__What you need to do__:
Find and copy each line in the material below where the string "Income" occurs.

BEGIN

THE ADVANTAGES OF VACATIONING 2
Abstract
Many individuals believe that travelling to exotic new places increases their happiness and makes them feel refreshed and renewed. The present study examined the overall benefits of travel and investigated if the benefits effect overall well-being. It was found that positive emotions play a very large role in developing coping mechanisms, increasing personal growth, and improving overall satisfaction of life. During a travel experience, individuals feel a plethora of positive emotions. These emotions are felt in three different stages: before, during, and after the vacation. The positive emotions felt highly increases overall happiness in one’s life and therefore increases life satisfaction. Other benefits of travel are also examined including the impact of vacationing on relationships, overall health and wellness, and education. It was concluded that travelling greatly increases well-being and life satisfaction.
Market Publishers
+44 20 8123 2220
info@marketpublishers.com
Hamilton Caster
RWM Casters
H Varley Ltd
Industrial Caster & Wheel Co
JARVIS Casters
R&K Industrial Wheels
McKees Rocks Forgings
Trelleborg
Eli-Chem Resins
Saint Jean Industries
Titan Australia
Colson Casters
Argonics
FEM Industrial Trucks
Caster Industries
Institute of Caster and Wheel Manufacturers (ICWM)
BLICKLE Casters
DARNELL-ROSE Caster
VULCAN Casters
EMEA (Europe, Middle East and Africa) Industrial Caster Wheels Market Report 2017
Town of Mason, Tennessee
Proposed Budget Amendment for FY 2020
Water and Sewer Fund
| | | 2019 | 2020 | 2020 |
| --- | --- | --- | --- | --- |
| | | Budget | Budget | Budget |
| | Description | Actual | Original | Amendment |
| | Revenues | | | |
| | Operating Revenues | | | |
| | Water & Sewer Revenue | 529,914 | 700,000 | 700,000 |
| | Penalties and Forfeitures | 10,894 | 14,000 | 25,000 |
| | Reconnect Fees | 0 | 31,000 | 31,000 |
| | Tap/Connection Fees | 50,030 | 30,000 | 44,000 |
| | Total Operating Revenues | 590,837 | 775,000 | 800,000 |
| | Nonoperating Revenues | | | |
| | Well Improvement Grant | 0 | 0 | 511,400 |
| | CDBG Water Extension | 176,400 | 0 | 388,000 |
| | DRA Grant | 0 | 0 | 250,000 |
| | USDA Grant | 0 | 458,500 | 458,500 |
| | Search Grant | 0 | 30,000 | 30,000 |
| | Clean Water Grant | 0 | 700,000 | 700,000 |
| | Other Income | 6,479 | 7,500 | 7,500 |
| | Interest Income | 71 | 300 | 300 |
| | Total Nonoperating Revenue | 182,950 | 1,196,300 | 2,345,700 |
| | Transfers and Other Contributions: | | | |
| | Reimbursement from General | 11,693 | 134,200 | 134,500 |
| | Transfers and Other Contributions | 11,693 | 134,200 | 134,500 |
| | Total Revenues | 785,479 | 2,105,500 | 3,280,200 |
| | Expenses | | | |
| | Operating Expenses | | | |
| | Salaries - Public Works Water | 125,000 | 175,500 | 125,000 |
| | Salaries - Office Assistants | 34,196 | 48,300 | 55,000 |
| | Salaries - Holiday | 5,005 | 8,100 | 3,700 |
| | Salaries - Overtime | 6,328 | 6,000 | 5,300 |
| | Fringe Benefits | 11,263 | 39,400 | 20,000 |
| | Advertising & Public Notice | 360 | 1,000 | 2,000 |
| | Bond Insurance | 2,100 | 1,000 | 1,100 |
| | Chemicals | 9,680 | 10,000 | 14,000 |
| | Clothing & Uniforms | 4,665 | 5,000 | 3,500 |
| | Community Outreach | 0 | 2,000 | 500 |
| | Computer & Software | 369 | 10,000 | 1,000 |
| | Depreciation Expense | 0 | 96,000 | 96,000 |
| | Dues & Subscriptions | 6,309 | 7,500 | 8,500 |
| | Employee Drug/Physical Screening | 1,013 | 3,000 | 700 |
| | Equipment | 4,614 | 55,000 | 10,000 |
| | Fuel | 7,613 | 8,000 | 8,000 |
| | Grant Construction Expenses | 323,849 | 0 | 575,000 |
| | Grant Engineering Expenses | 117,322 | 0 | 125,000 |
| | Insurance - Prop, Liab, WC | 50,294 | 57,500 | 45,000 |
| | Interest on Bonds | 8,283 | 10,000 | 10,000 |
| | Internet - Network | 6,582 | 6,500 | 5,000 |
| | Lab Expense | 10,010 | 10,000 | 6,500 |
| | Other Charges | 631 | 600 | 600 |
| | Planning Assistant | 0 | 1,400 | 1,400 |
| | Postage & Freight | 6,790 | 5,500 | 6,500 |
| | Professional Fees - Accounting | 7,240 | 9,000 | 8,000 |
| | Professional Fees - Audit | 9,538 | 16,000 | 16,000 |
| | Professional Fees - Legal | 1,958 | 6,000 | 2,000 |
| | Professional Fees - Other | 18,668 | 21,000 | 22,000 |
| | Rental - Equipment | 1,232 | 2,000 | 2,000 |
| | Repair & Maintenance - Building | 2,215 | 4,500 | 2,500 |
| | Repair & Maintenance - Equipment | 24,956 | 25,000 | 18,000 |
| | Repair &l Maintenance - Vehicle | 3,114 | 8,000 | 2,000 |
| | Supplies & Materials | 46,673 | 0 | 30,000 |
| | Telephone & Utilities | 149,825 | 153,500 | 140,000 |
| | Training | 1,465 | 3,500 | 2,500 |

END

__Solution to the exercise__:
| | Other Income | 6,479 | 7,500 | 7,500 |
| | Interest Income | 71 | 300 | 300 |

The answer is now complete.